*** Opening Extracted data ***
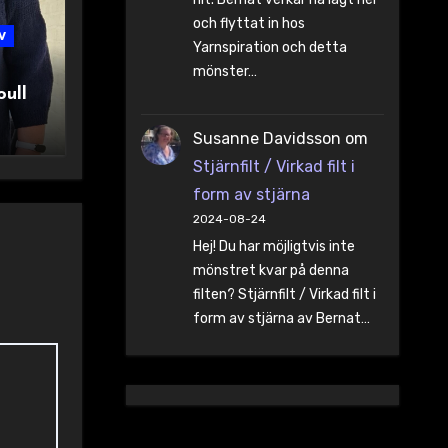
och flyttat in hos
v
Yarnspiration och detta
mönster…
oull
Susanne Davidsson
om
Stjärnfilt / Virkad filt i
form av stjärna
2024-08-24
Hej! Du har möjligtvis inte
mönstret kvar på denna
filten? Stjärnfilt / Virkad filt i
form av stjärna av Bernat…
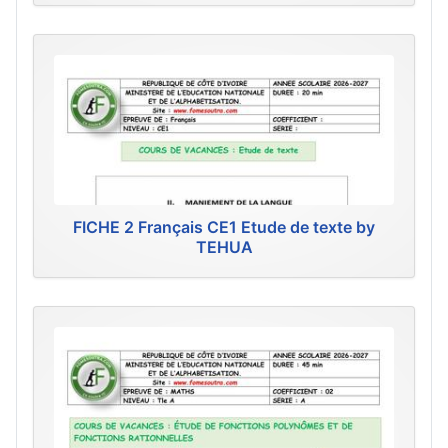
FICHE 2 Français CE1 Etude de texte by
TEHUA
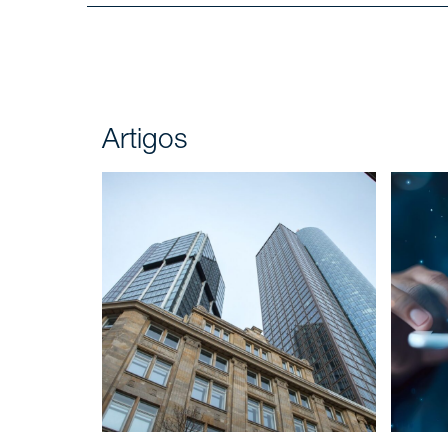
Carreir
Áreas 
SERVIÇOS
Artigos
Insight
NOTÍCIAS
Fale c
CONTATO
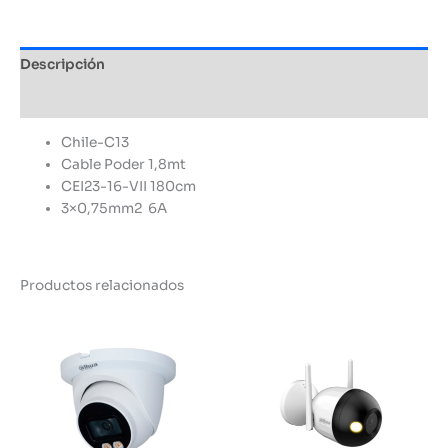
cantidad
Descripción
Información adicional
Chile-C13
Cable Poder 1,8mt
CEI23-16-VII 180cm
3×0,75mm2 6A
Productos relacionados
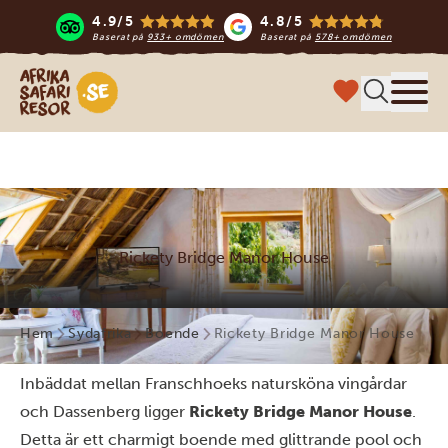
4.9/5
4.8/5
Baserat på
933+ omdömen
Baserat på
578+ omdömen
Safari-resor i Afrika
Meny
Rickety Bridge Manor House
Hem
Sydafrika
Boende
Rickety Bridge Manor House
Inbäddat mellan Franschhoeks natursköna vingårdar
och Dassenberg ligger
Rickety Bridge Manor House
.
Detta är ett charmigt boende med glittrande pool och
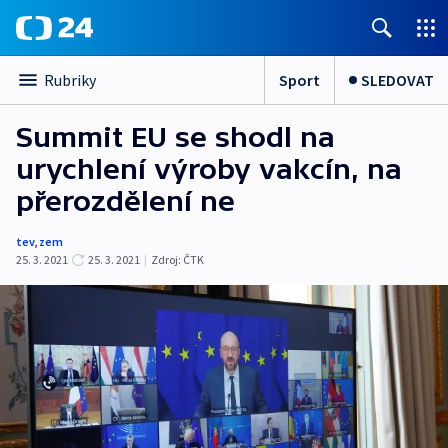
Sport
SLEDOVAT
Rubriky
Summit EU se shodl na
urychlení výroby vakcín, na
přerozdělení ne
tev
,
zem
25. 3. 2021
25. 3. 2021
|
Zdroj:
ČTK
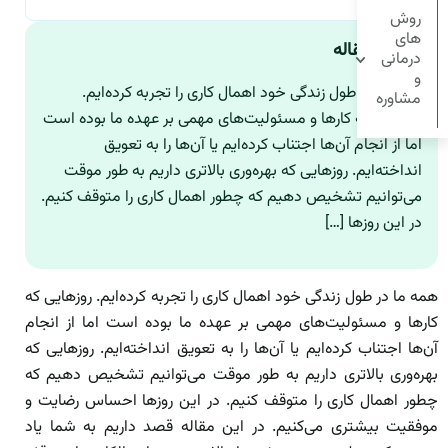
روش
های
چکیده مقاله
درمانی
و
همه ما در طول زندگی خود اهمال کاری را تجربه کرده‌ایم.
مشاوره
روزهایی که کارها و مسئولیت‌های مهمی بر عهده ما بوده است
اما از انجام آن‌ها اجتناب کرده‌ایم یا آن‌ها را به تعویق
انداخته‌ایم. روزهایی که بهره‌وری بالاتری داریم به طور موقت
می‌توانیم تشخیص دهیم که چطور اهمال کاری را متوقف کنیم.
در این روزها […]
همه ما در طول زندگی خود اهمال کاری را تجربه کرده‌ایم. روزهایی که
کارها و مسئولیت‌های مهمی بر عهده ما بوده است اما از انجام
آن‌ها اجتناب کرده‌ایم یا آن‌ها را به تعویق انداخته‌ایم. روزهایی که
بهره‌وری بالاتری داریم به طور موقت می‌توانیم تشخیص دهیم که
چطور اهمال کاری را متوقف کنیم. در این روزها احساس رضایت و
موفقیت بیشتری می‌کنیم. در این مقاله قصد داریم به شما یاد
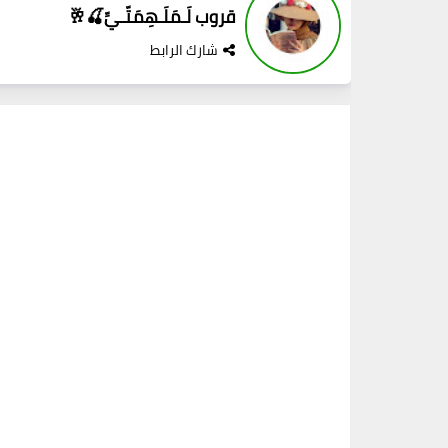
قروب لَـمَلَـهِمَتّـيِّ🍒🥂
شارك الرابط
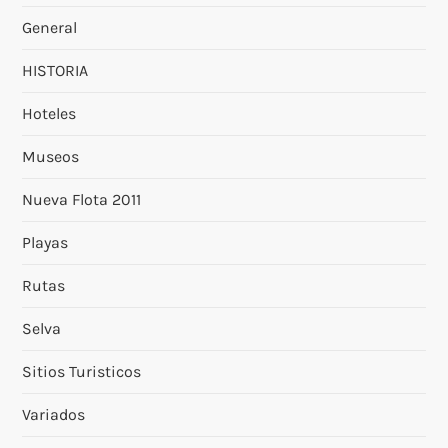
General
HISTORIA
Hoteles
Museos
Nueva Flota 2011
Playas
Rutas
Selva
Sitios Turisticos
Variados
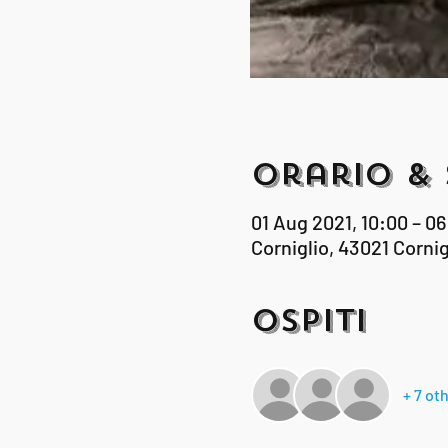
Orario & 
01 Aug 2021, 10:00 – 0
Corniglio, 43021 Cornigl
Ospiti
+ 7 ot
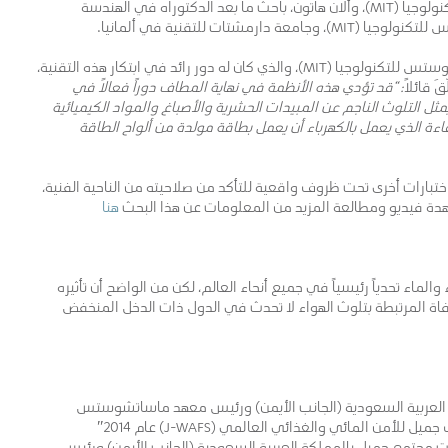
لانداو، أستاذ الهندسة الكيميائية بمعهد ماساتشوستس للتكنولوجيا (MIT)، وألان هاتون، باحث ما بعد الدكتوراه في الهندسة
ات للتقنية في ألمانيا.
ويعتقد خياو سو، باحث ما بعد الدكتوراه، في معهد ماساتشوستس للتكنولوجيا (MIT)، والذي كان له دور رائد في ابتكار هذه التقنية،
َ قائلاً
: “قد تؤدي هذه الأنظمة في نهاية المطاف دوراً فعالاً في
يمثل التلوث الناجم عن المبيدات الحشرية والأصباغ والمواد الكيميائية
اءة الذي يعمل بالكهرباء أن يعمل بطاقة مولدة من ألواح الطاقة
اختبارات أخرى تحت ظروف واقعية للتأكد من صلاحيته من الناحية الفنية،
اهدة فيديو ومطالعة المزيد من المعلومات عن هذا البحث
هنا
ماء تحدياً رئيسياً في جميع أنحاء العالم، لكن من الواضح أن تأثيره
لمئة فقط من حالات الوفاة المرتبطة بتلوث الهواء لا تحدث في الدول ذات الدخل المنخفض
 العربية السعودية (الجانب الأيمن) ورئيس معهد ماساتشوستس
للتكنولوجيا (MIT) رافائيل ريف عند تدشين معمل عبد اللطيف جميل للأمن المائي والغذائي العالمي (J-WAFS) عام 2014″
ميل رئيس مبادرات مجتمع جميل بالمملكة العربية السعودية (الجانب الأيمن) ورئيس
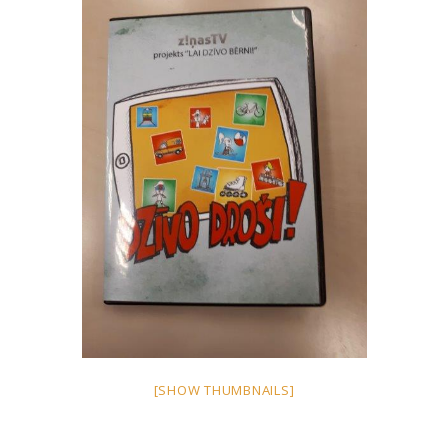
[SHOW THUMBNAILS]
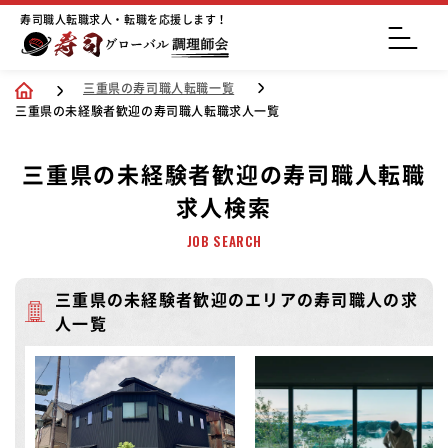
寿司職人転職求人・転職を応援します！
三重県の寿司職人転職一覧
三重県の未経験者歓迎の寿司職人転職求人一覧
三重県の未経験者歓迎の寿司職人転職
求人検索
JOB SEARCH
三重県の未経験者歓迎のエリアの寿司職人の求
人一覧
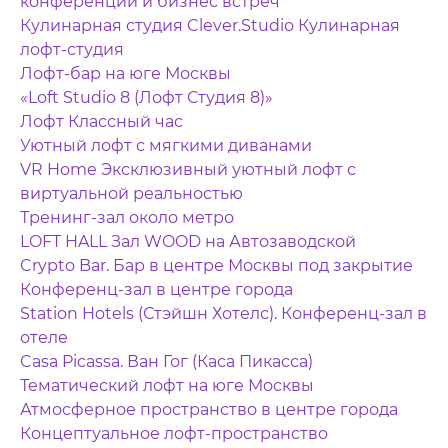
конференций и бизнес встреч
Кулинарная студия Clever.Studio Кулинарная
лофт-студия
Лофт-бар на юге Москвы
«Loft Studio 8 (Лофт Студия 8)»
Лофт Классный час
Уютный лофт с мягкими диванами
VR Home Эксклюзивный уютный лофт с
виртуальной реальностью
Тренинг-зал около метро
LOFT HALL Зал WOOD на Автозаводской
Crypto Bar. Бар в центре Москвы под закрытие
Конференц-зал в центре города
Station Hotels (Стэйшн Хотелс). Конференц-зал в
отеле
Casa Picassa. Ван Гог (Каса Пикасса)
Тематический лофт на юге Москвы
Атмосферное пространство в центре города
Концептуальное лофт-пространство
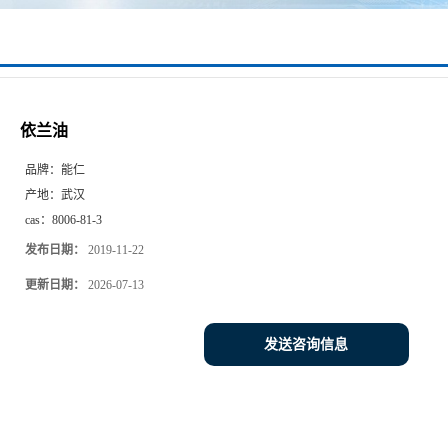
依兰油
品牌：
能仁
产地：
武汉
cas：
8006-81-3
发布日期：
2019-11-22
更新日期：
2026-07-13
发送咨询信息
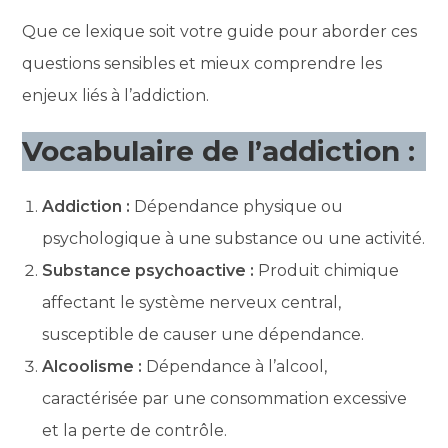
Que ce lexique soit votre guide pour aborder ces
questions sensibles et mieux comprendre les
enjeux liés à l’addiction.
Vocabulaire de l’addiction :
Addiction :
Dépendance physique ou
psychologique à une substance ou une activité.
Substance psychoactive :
Produit chimique
affectant le système nerveux central,
susceptible de causer une dépendance.
Alcoolisme :
Dépendance à l’alcool,
caractérisée par une consommation excessive
et la perte de contrôle.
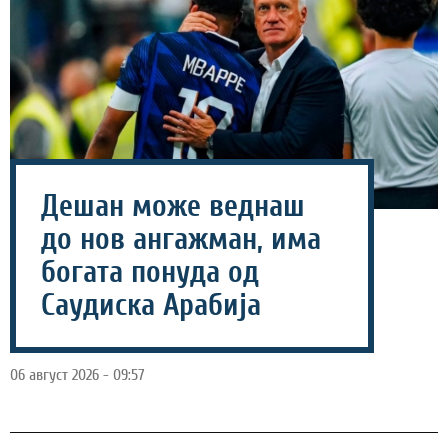
Дешан може веднаш
до нов ангажман, има
богата понуда од
Саудиска Арабија
06 август 2026 - 09:57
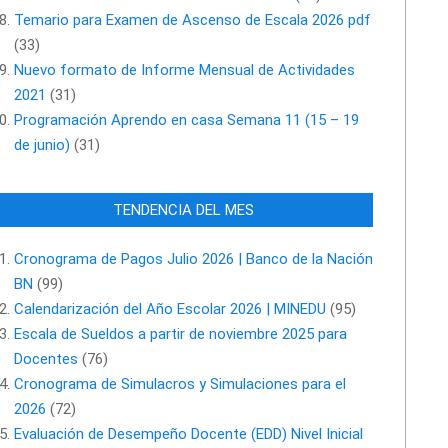
Temario para Examen de Ascenso de Escala 2026 pdf
(33)
Nuevo formato de Informe Mensual de Actividades
2021
(31)
Programación Aprendo en casa Semana 11 (15 – 19
de junio)
(31)
TENDENCIA DEL MES
Cronograma de Pagos Julio 2026 | Banco de la Nación
BN
(99)
Calendarización del Año Escolar 2026 | MINEDU
(95)
Escala de Sueldos a partir de noviembre 2025 para
Docentes
(76)
Cronograma de Simulacros y Simulaciones para el
2026
(72)
Evaluación de Desempeño Docente (EDD) Nivel Inicial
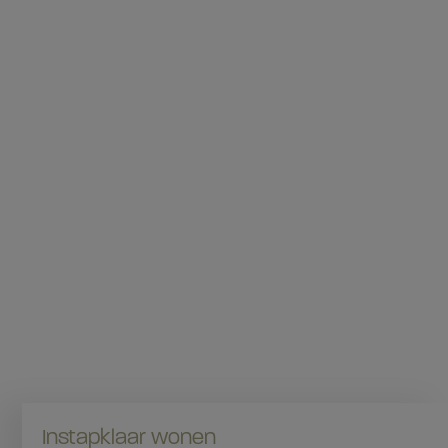
Instapklaar wonen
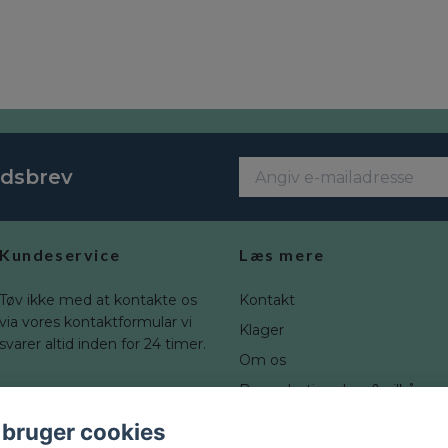
edsbrev
Kundeservice
Læs mere
Tøv ikke med at kontakte os
Kontakt
via vores kontaktformular vi
Klager
svarer altid inden for 24 timer.
Om os
Brugerbetingelser & vilkår
Fortrydelsesret
 bruger cookies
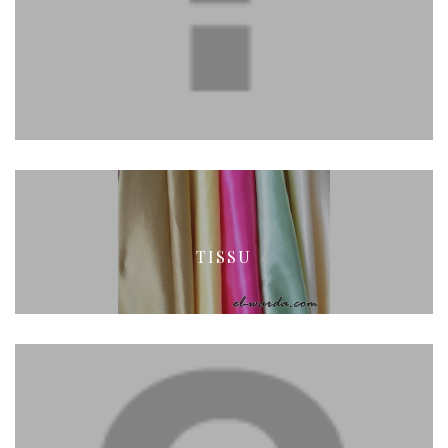
TISSU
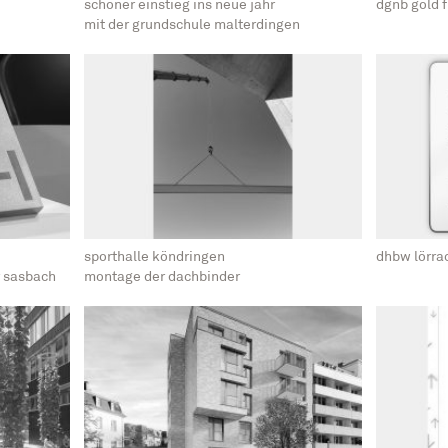
schöner einstieg ins neue jahr
dgnb gold f
mit der grundschule malterdingen
sporthalle köndringen
dhbw lörra
r sasbach
montage der dachbinder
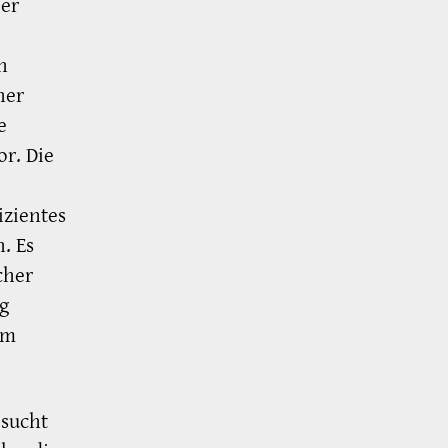
0er
n
her
e
r. Die
izientes
. Es
cher
g
em
 sucht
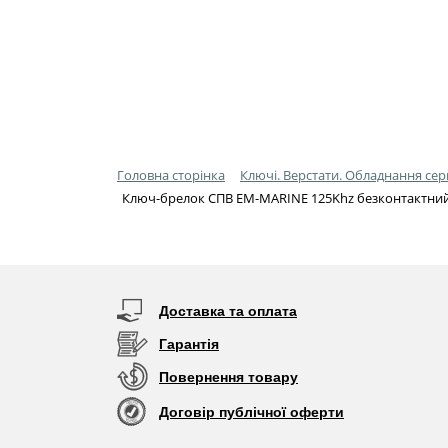
Головна сторінка
Ключі. Верстати. Обладнання сер
Ключ-брелок СПВ EM-MARINE 125Khz безконтактни
Доставка та оплата
Гарантія
Повернення товару
Договір публічної оферти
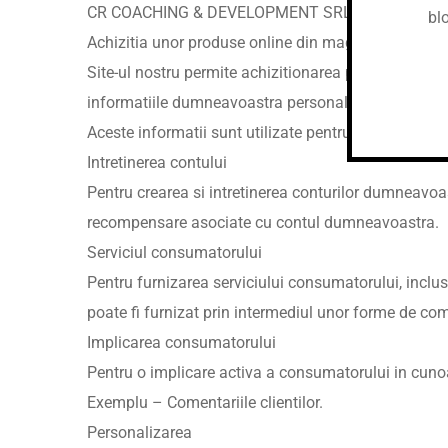
CR COACHING & DEVELOPMENT SRL poate utiliza dat
blo
Achizitia unor produse online din magazinul CR
Site-ul nostru permite achizitionarea produselor on
informatiile dumneavoastra personale precum – Nu
Aceste informatii sunt utilizate pentru a incheia 
Intretinerea contului
Pentru crearea si intretinerea conturilor dumneavo
recompensare asociate cu contul dumneavoastra.
Serviciul consumatorului
Pentru furnizarea serviciului consumatorului, inclus
poate fi furnizat prin intermediul unor forme de com
Implicarea consumatorului
Pentru o implicare activa a consumatorului in cunoas
Exemplu – Comentariile clientilor.
Personalizarea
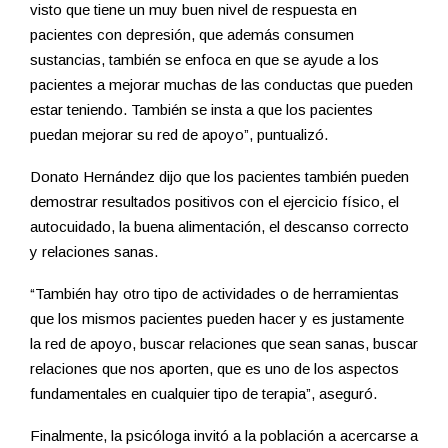
visto que tiene un muy buen nivel de respuesta en
pacientes con depresión, que además consumen
sustancias, también se enfoca en que se ayude a los
pacientes a mejorar muchas de las conductas que pueden
estar teniendo. También se insta a que los pacientes
puedan mejorar su red de apoyo”, puntualizó.
Donato Hernández dijo que los pacientes también pueden
demostrar resultados positivos con el ejercicio físico, el
autocuidado, la buena alimentación, el descanso correcto
y relaciones sanas.
“También hay otro tipo de actividades o de herramientas
que los mismos pacientes pueden hacer y es justamente
la red de apoyo, buscar relaciones que sean sanas, buscar
relaciones que nos aporten, que es uno de los aspectos
fundamentales en cualquier tipo de terapia”, aseguró.
Finalmente, la psicóloga invitó a la población a acercarse a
*** Closing Extracted data ***
**Task statement**
Starting at the line with "Tøv ikke med at kontakte os" in the entries above, write out every line exactly until the line with "Donato Hernández dijo" has been written. Include no pictures and nothing more.

**Your solution**
Tøv ikke med at kontakte os
Kontakt
via vores kontaktformular vi
Klager
svarer altid inden for 24 timer.
Om os
Brugerbetingelser & vilkår
Fortrydelsesret
 bruger cookies
TISSU
schöner einstieg ins neue jahr
dgnb gold f
mit der grundschule malterdingen
sporthalle köndringen
dhbw lörra
r sasbach
montage der dachbinder
0er
n
her
e
r. Die
izientes
. Es
cher
g
em
 sucht
Головна сторінка
Ключі. Верстати. Обладнання сер
Ключ-брелок СПВ EM-MARINE 125Khz безконтактни
Доставка та оплата
Гарантія
Повернення товару
Договір публічної оферти
CR COACHING & DEVELOPMENT SRL poate utiliza dat
blo
Achizitia unor produse online din magazinul CR
Site-ul nostru permite achizitionarea produselor on
informatiile dumneavoastra personale precum – Nu
Aceste informatii sunt utilizate pentru a incheia 
Intretinerea contului
Pentru crearea si intretinerea conturilor dumneavo
recompensare asociate cu contul dumneavoastra.
Serviciul consumatorului
Pentru furnizarea serviciului consumatorului, inclus
poate fi furnizat prin intermediul unor forme de com
Implicarea consumatorului
Pentru o implicare activa a consumatorului in cunoas
Exemplu – Comentariile clientilor.
Personalizarea
visto que tiene un muy buen nivel de respuesta en
pacientes con depresión, que además consumen
sustancias, también se enfoca en que se ayude a los
pacientes a mejorar muchas de las conductas que pueden
estar teniendo. También se insta a que los pacientes
puedan mejorar su red de apoyo”, puntualizó.
Donato Hernández dijo que los pacientes también pueden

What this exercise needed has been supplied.